* THE PROBLEM
Every line of the data that contains the string "elbow" must be copied.

* SUPPLIED ENTRIES
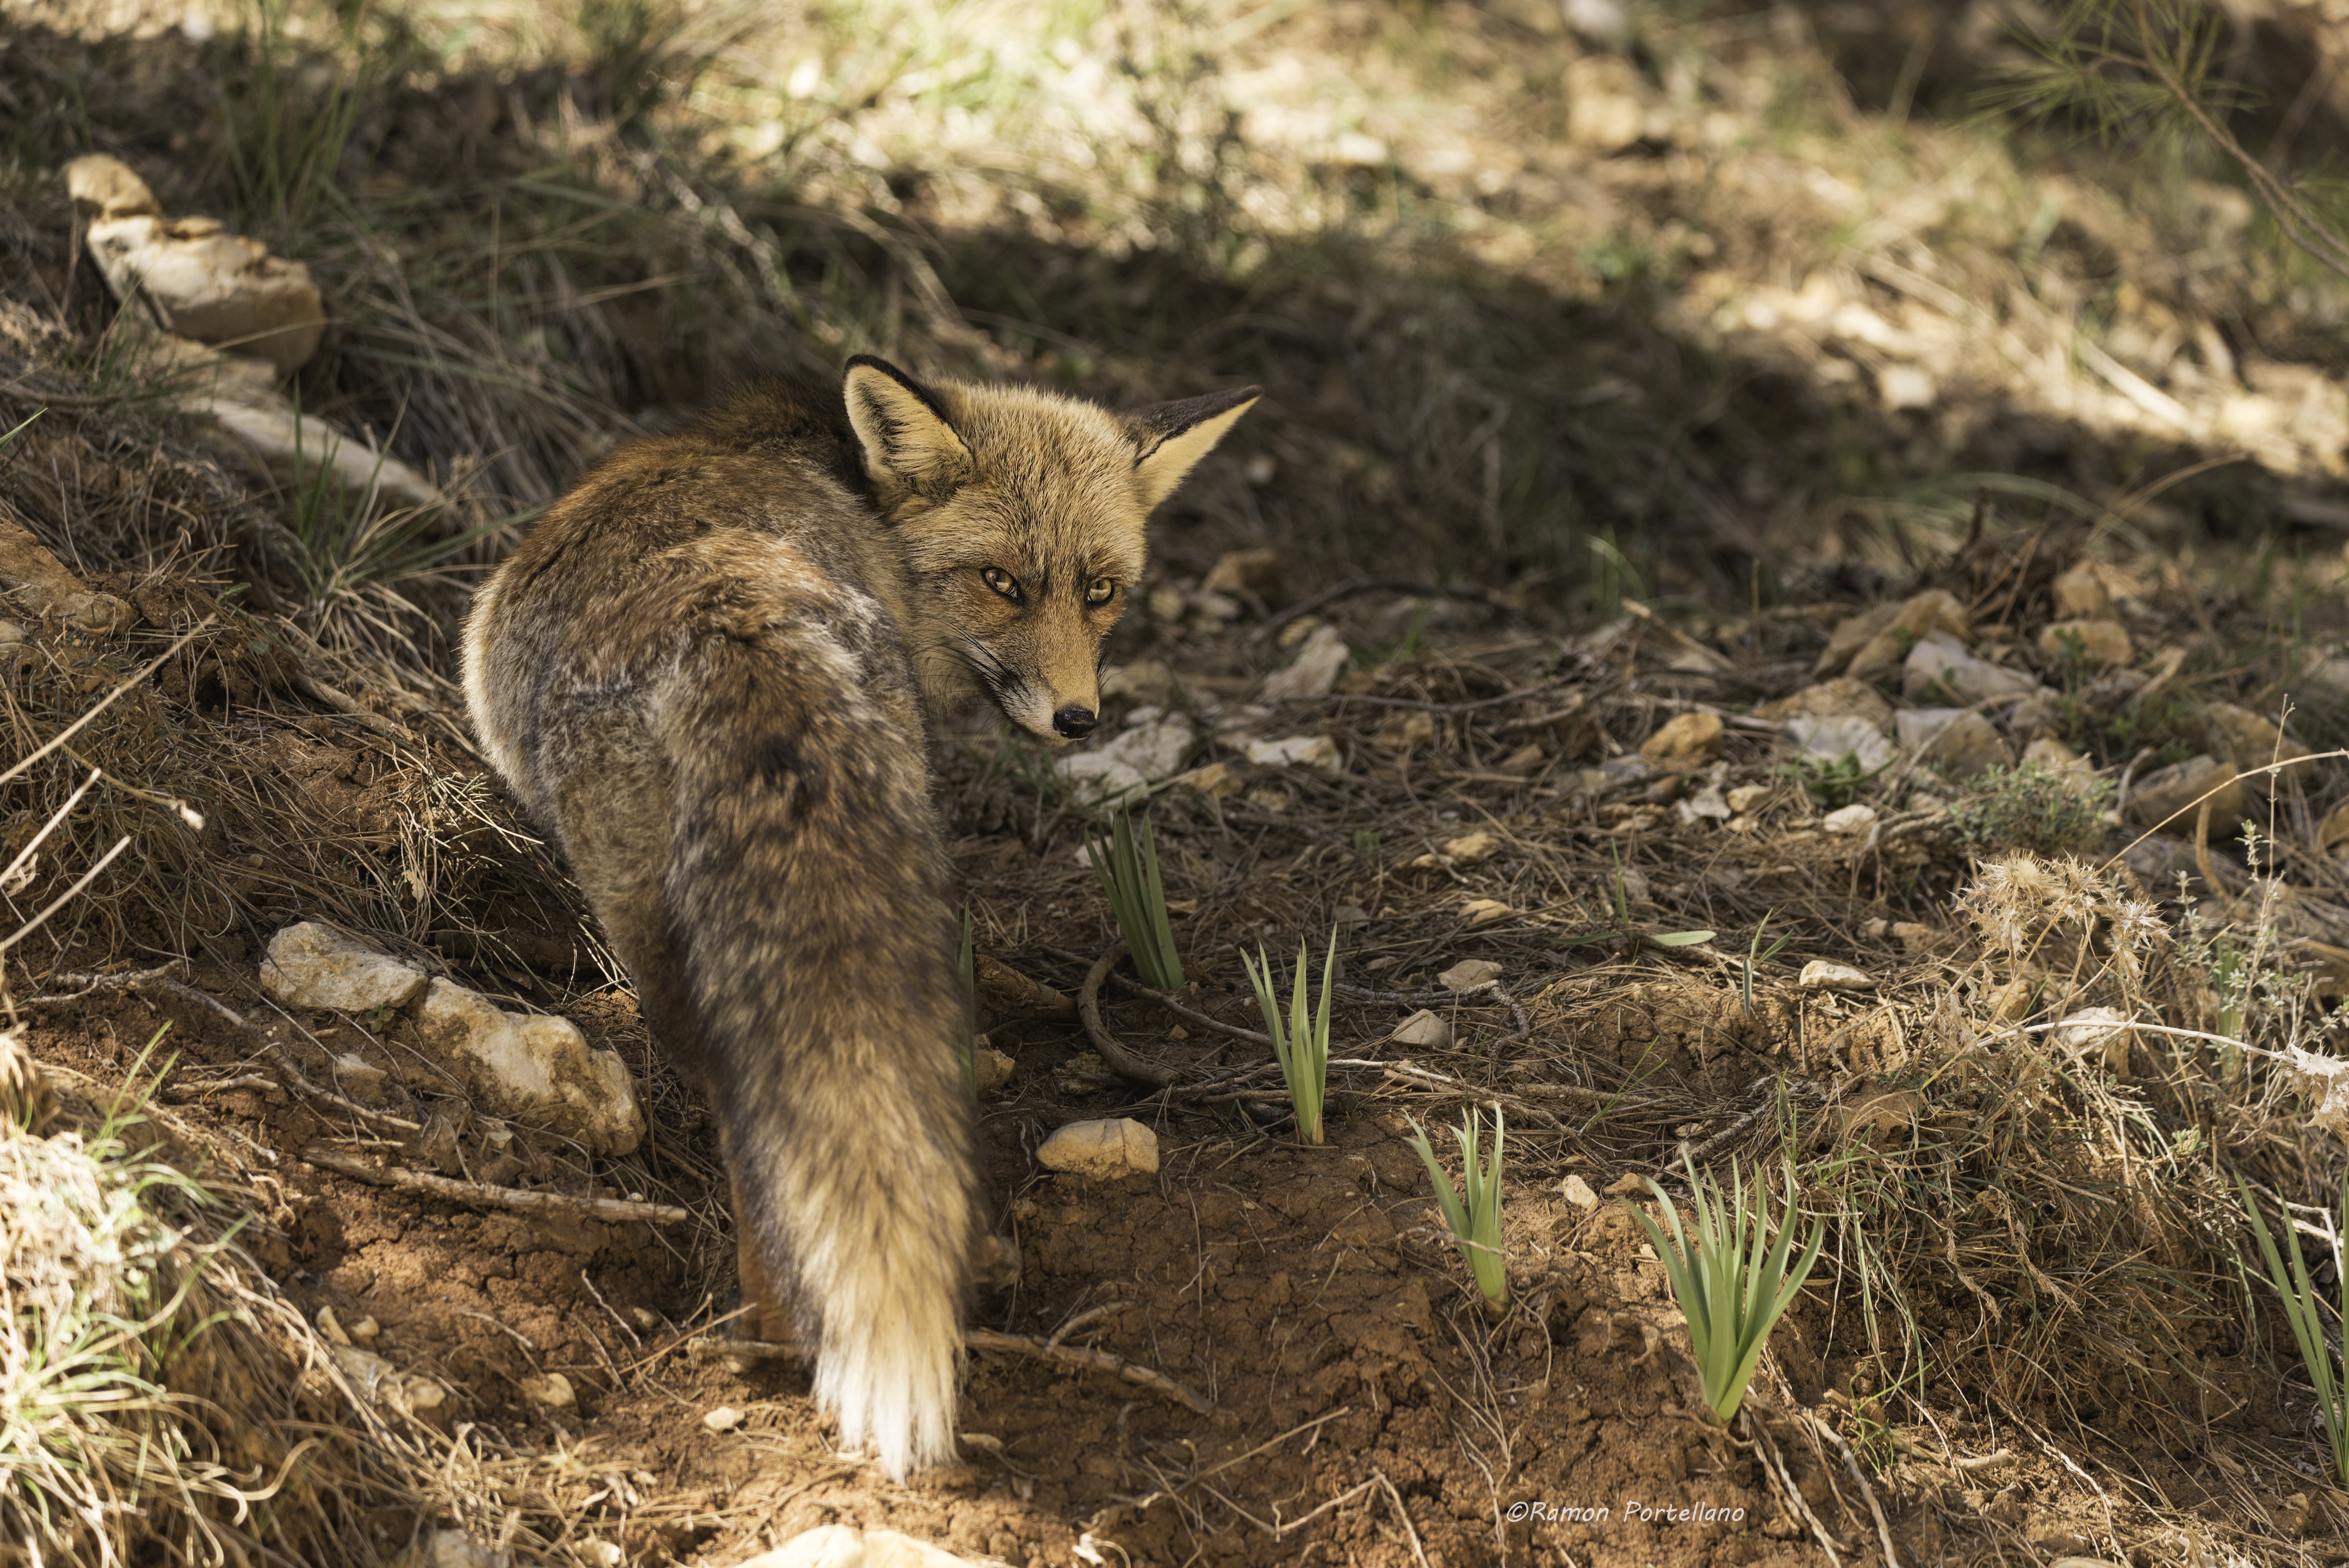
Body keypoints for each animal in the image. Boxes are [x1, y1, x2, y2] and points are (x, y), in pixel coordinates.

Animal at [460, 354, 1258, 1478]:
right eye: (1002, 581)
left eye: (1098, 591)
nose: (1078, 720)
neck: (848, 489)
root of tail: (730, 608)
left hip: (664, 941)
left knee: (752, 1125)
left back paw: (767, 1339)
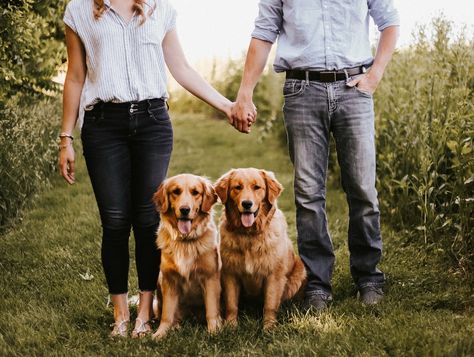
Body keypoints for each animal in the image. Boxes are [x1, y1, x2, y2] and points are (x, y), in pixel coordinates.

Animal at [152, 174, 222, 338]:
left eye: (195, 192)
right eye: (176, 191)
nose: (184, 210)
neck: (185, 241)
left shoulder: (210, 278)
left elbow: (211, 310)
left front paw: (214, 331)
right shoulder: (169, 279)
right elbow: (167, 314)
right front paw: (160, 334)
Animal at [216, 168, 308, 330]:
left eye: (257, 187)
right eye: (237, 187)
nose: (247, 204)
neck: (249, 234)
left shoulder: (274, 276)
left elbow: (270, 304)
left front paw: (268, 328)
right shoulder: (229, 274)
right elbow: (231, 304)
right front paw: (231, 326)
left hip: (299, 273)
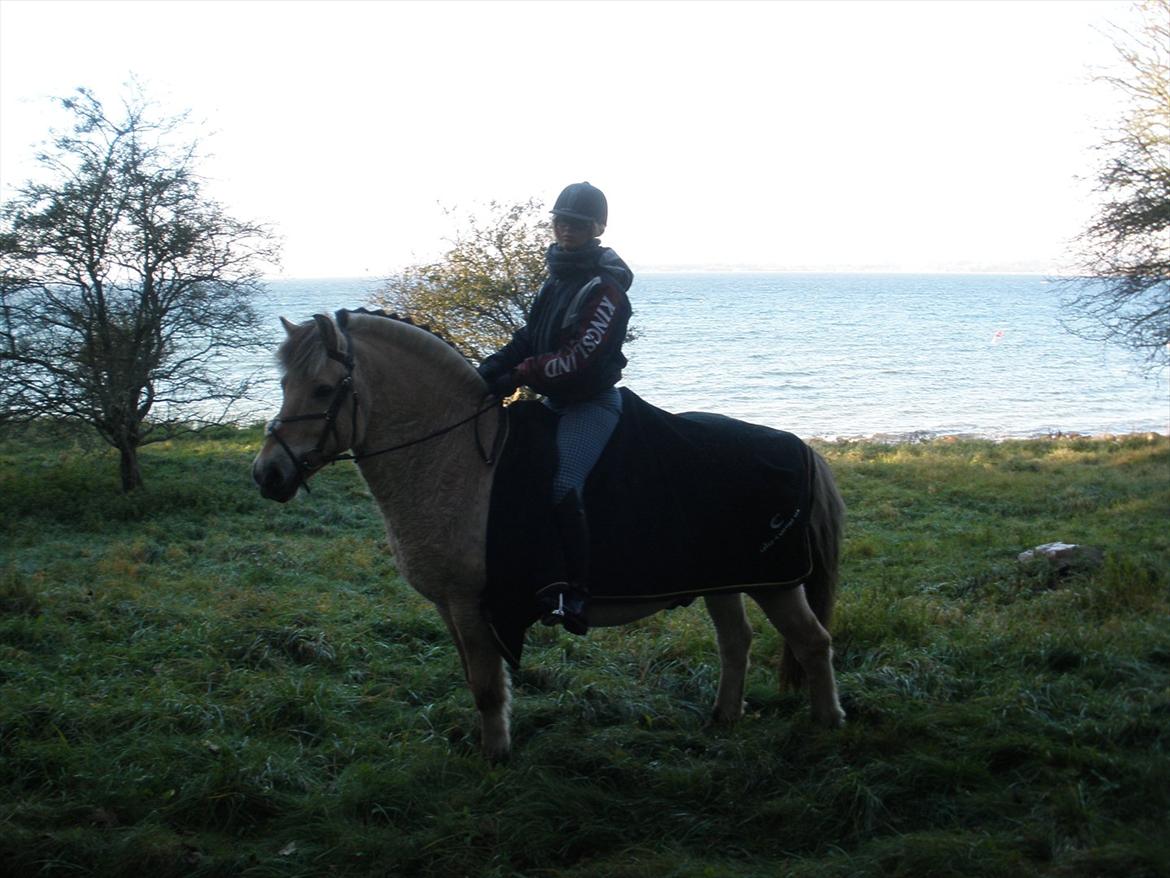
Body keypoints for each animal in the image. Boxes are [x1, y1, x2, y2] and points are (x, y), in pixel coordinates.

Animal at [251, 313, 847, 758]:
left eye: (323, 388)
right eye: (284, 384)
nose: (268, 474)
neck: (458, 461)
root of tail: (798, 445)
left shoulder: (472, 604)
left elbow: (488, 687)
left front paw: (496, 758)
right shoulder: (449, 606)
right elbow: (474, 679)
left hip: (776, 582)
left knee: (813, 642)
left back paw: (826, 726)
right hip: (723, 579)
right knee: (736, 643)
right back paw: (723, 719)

* ANSWER SPACE
left elbow: (211, 310)
right elbow: (167, 314)
left elbow: (270, 304)
right elbow: (231, 304)
left elbow: (488, 687)
right elbow: (474, 679)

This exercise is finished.